Last night, Stephen Colbert noted Karl Rove's concern about Stephen stabbing Ham Rove last year.
I don't know about you, but I have just gotten a copy of this, and I have, for the last week, been going through the details of Congress's temporary six-month funding agreement, and I gotta tell you, it has got me jazzed! In that, like jazz, it goes on forever and I don't understand it.Video below the fold.
But this thing, this little document right here, is not the big news rocking Washington. No. The big news everyone's talking about is the renaming of a conference room last Thursday afternoon at the Campaign Legal Center, a nonprofit devoted to campaign finance reform, whose President is my former lawyer, Trevor Potter.
From here on out, their conference room will officially be called the Ham Rove Memorial Conference Room. (audience cheering)
Yes. This is a moving tribute to my dearly digested friend Ham Rove, who was the chief strategist for Colbert Super PAC. You may remember our motto, Making a Better Tomorrow....
Together, Ham Rove and I collected unlimited corporate and individual and union donations to support candidates in the 2012 election. Ham picked the candidates, so it's no surprise that a pile of lunch meat chose the white bread. (picture of Mitt Romney appears)
Now Ham Rove may be gone, but he is not forgotten. Especially by ABC News, who this Sunday asked Ham Rove's mentor Karl Rove the question we've all been wondering.3/24/2013:Karl, there is no need for anxiety. I am in no way encouraging anybody to stab Karl Rove. There is a big difference between Karl Rove and Ham Rove. Jimmy, put up the pictures.
BENJAMIN BELL, ABC NEWS: How do you feel about Stephen Colbert's big canned ham rendition of your head?
KARL ROVE: Look, he's an entertainer. ... Though I have to admit, when he took out the knife and started stabbing it, I think he might need a little bit of professional counseling on his anger management issues. ... I don't know whether that was working out his inner feelings, or encouraging somebody to maybe mimic him. ... But there's a little bit of, you know, anxiety in his stabs there.
(wild audience applause)
No, Jimmy, not two Ham Roves. One of them should be Karl.

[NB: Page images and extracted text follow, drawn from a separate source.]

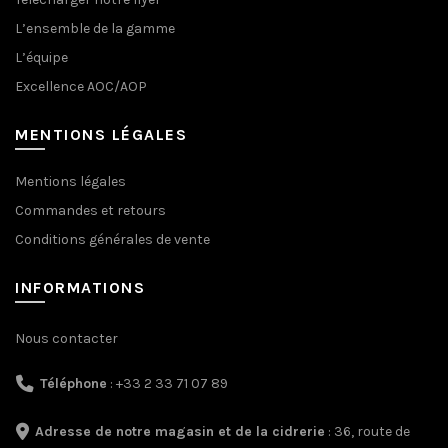
L’ensemble de la gamme
L’équipe
Excellence AOC/AOP
MENTIONS LÉGALES
Mentions légales
Commandes et retours
Conditions générales de vente
INFORMATIONS
Nous contacter
Téléphone
: +33 2 33 71 07 89
Adresse de notre magasin et de la cidrerie
: 36, route de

Thank you, thank you. You see? They're totally different. But, OK, since Easter is coming up, I want to ask everybody to make sure that the nice juicy ham you're cutting into is not Karl Rove. (audience laughter)
There's an easy test, OK? Before you slice into your ham, ask it if it ever put anti-gay marriage legislation in swing states to tip the scales in the 2004 presidential election. If it answers "yes", that could be Karl Rove. Actually, if it answers at all, better just not eat it at all.
And Karl, to avoid any confusion with Ham Rove, for the next week or so, please avoid the urge to cover your face with pineapple rings. (Stephen licks his lips, then takes out knife and fork)
No, fight it, fight it! Fight it!
In an unrelated note, Karl, if you're not doing anything this Sunday, why not come over to my house for Easter dinner? It's a potluck, but... there's no need for you to bring a dish.
We'll be right back.
Also, you guys need to watch this segment from Lawrence last night, where he cites Barry Levinson's observation that Grover Norquist's "drown government in a bathtub" line should be seen as a radical threat to overthrow our entire government. Just think about what the metaphor really stands for. Drowning = murdering our government.